Data START

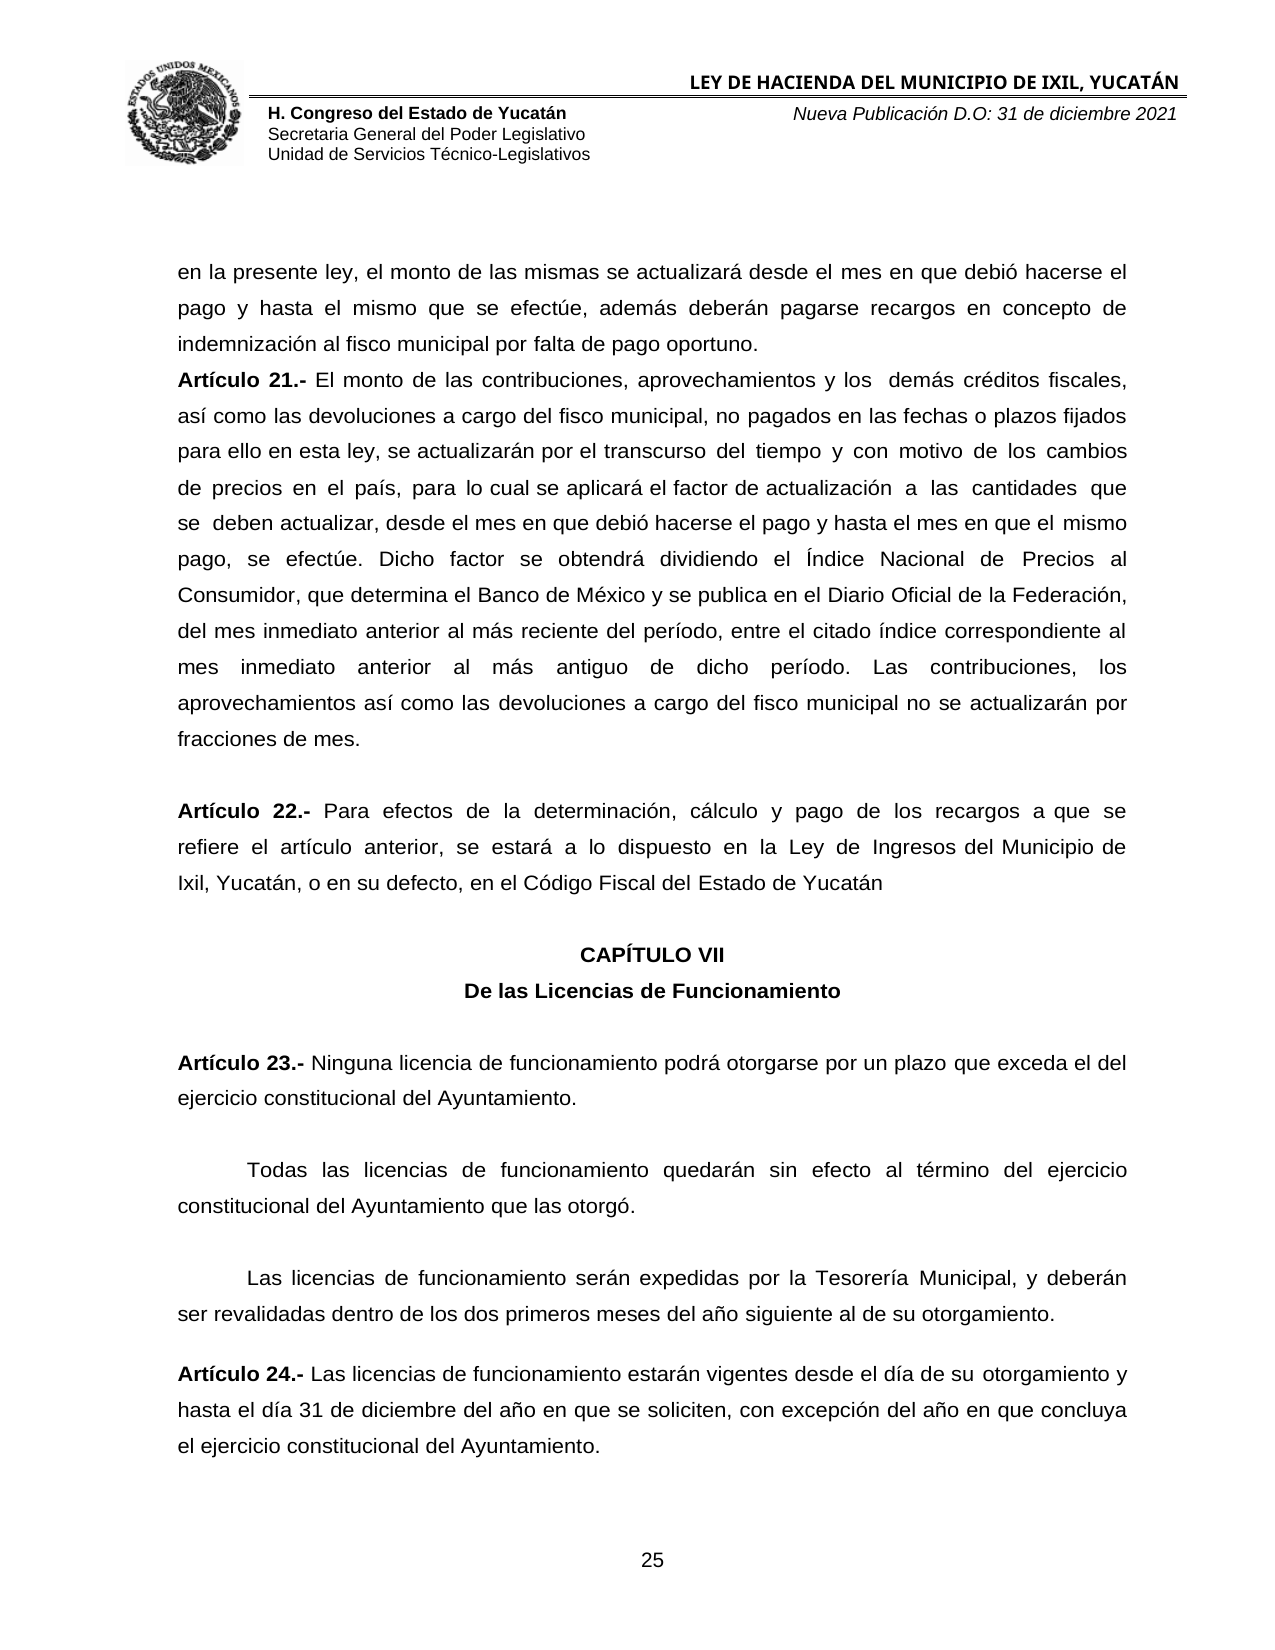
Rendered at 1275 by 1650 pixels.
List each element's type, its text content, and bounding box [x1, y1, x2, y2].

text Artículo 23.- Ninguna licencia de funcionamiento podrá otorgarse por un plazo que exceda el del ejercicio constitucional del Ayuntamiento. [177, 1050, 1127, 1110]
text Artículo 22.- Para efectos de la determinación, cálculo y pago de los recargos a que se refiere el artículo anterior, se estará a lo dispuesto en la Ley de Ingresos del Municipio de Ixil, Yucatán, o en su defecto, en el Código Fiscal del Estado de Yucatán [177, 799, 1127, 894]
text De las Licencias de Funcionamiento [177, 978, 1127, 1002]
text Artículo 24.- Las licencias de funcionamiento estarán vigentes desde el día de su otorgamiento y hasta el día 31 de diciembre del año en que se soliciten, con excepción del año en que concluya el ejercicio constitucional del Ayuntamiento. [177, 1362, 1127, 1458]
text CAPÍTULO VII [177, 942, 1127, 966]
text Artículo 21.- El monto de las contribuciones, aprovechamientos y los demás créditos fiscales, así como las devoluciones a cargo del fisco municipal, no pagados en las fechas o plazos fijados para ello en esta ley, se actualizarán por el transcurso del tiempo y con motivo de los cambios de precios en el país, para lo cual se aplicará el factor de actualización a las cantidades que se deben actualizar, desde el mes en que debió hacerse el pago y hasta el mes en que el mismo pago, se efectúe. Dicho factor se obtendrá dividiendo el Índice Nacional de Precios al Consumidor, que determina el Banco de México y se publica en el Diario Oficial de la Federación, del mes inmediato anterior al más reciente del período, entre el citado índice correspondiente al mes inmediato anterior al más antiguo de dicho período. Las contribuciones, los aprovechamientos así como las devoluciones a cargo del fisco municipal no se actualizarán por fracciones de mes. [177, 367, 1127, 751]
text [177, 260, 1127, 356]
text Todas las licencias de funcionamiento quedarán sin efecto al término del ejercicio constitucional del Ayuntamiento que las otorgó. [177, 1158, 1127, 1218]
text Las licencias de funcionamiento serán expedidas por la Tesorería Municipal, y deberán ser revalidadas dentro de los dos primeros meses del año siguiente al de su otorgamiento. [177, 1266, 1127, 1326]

Data END
Data START

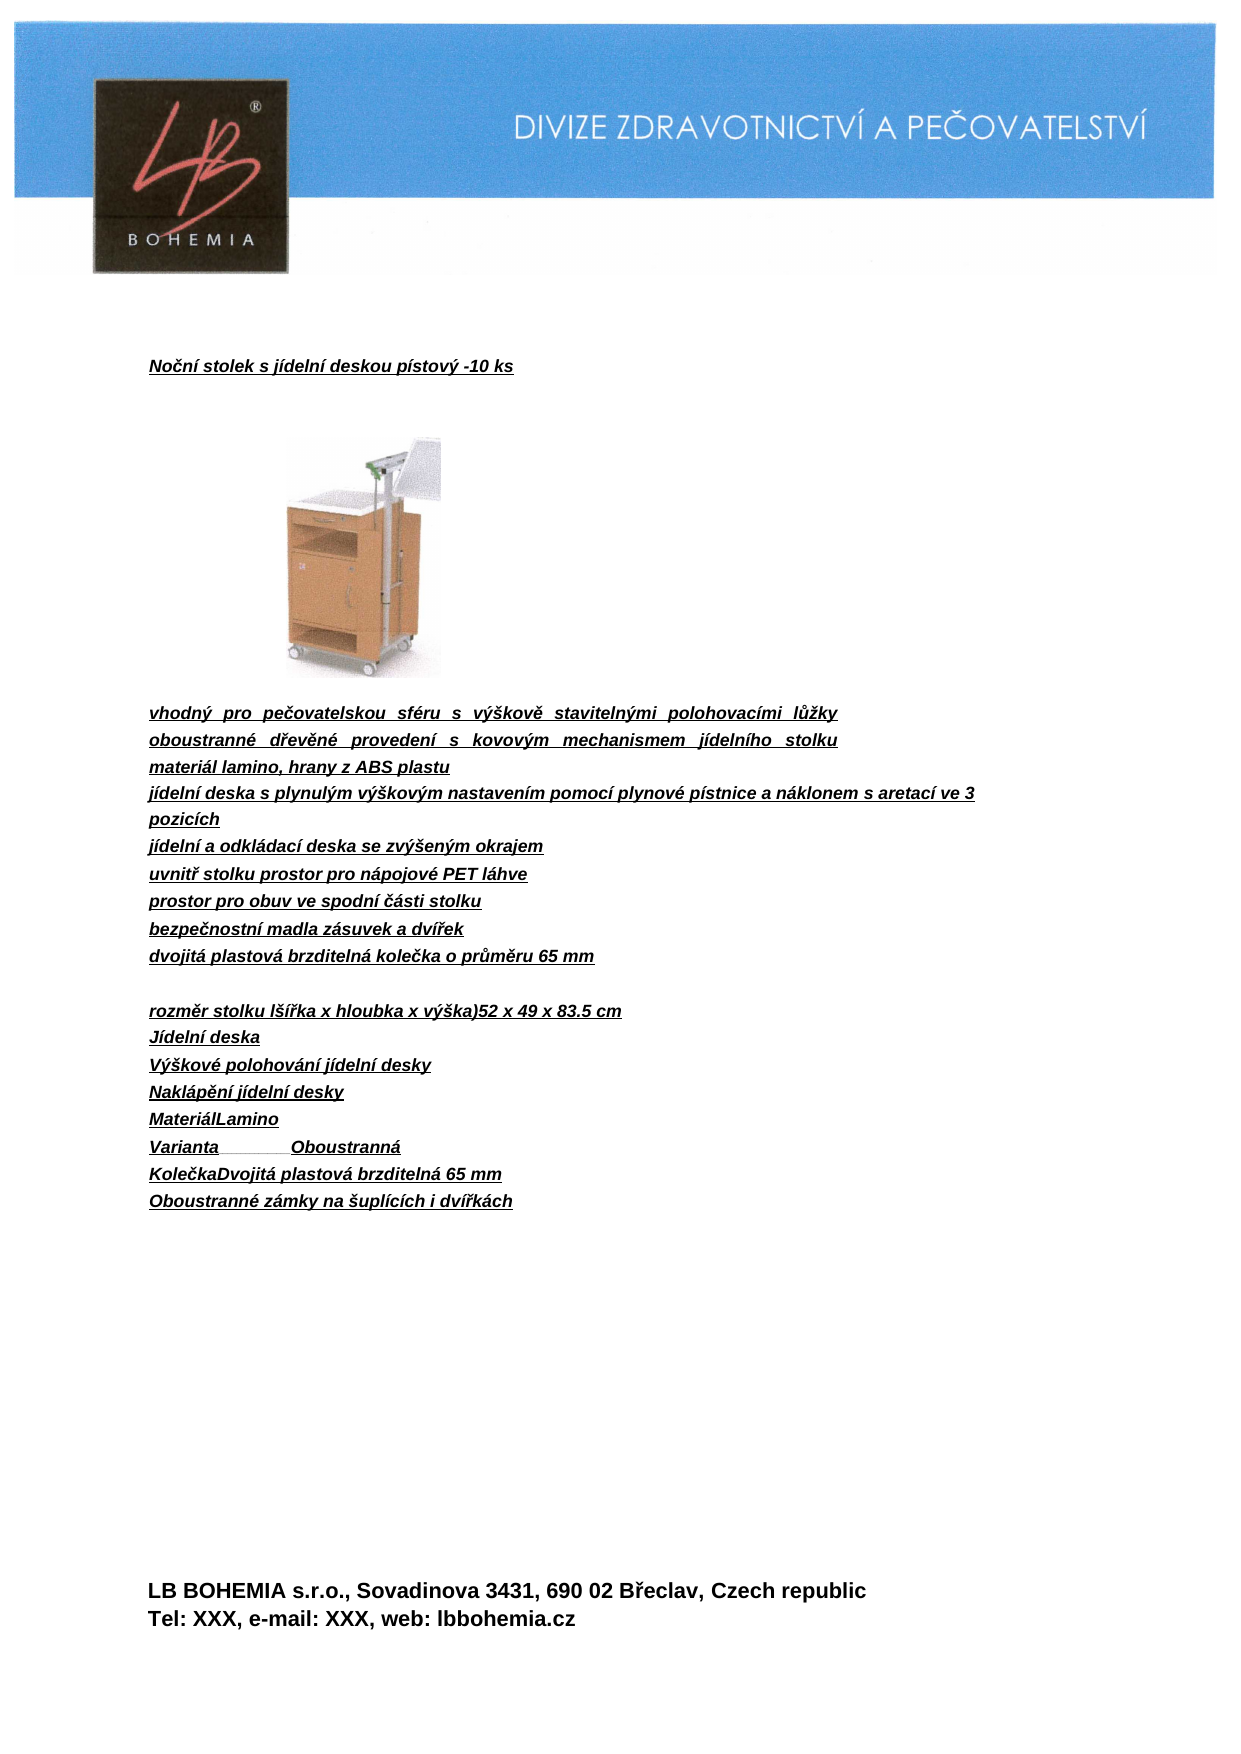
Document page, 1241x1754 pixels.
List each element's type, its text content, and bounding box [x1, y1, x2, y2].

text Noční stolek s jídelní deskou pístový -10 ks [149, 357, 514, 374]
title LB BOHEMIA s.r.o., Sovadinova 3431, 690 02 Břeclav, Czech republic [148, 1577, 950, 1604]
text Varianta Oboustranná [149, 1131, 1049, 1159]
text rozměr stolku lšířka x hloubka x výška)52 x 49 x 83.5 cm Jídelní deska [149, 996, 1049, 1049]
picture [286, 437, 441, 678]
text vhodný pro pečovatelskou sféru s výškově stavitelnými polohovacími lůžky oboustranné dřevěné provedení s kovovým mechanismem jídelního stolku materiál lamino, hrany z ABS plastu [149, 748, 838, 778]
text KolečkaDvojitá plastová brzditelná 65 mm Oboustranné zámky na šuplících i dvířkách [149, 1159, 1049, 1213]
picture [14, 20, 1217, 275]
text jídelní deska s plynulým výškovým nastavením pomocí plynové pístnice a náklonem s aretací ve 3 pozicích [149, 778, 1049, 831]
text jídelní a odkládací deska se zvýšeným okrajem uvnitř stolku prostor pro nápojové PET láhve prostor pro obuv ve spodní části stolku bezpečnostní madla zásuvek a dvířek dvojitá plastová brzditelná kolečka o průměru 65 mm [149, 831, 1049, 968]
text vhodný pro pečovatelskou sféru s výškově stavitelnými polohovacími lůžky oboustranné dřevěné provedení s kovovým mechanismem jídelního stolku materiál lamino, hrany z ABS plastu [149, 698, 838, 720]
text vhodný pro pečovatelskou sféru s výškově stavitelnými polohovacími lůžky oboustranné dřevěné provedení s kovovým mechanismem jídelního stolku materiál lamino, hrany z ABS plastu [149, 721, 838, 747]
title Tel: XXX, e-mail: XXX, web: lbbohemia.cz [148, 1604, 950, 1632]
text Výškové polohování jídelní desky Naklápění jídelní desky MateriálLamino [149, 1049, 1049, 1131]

Data END

[Your assignment]: Find the word "pago" in the records, and report each line that has it.

[Your response]:
text Artículo 22.- Para efectos de la determinación, cálculo y pago de los recargos a que se refiere el artículo anterior, se estará a lo dispuesto en la Ley de Ingresos del Municipio de Ixil, Yucatán, o en su defecto, en el Código Fiscal del Estado de Yucatán [177, 799, 1127, 894]
text Artículo 21.- El monto de las contribuciones, aprovechamientos y los demás créditos fiscales, así como las devoluciones a cargo del fisco municipal, no pagados en las fechas o plazos fijados para ello en esta ley, se actualizarán por el transcurso del tiempo y con motivo de los cambios de precios en el país, para lo cual se aplicará el factor de actualización a las cantidades que se deben actualizar, desde el mes en que debió hacerse el pago y hasta el mes en que el mismo pago, se efectúe. Dicho factor se obtendrá dividiendo el Índice Nacional de Precios al Consumidor, que determina el Banco de México y se publica en el Diario Oficial de la Federación, del mes inmediato anterior al más reciente del período, entre el citado índice correspondiente al mes inmediato anterior al más antiguo de dicho período. Las contribuciones, los aprovechamientos así como las devoluciones a cargo del fisco municipal no se actualizarán por fracciones de mes. [177, 367, 1127, 751]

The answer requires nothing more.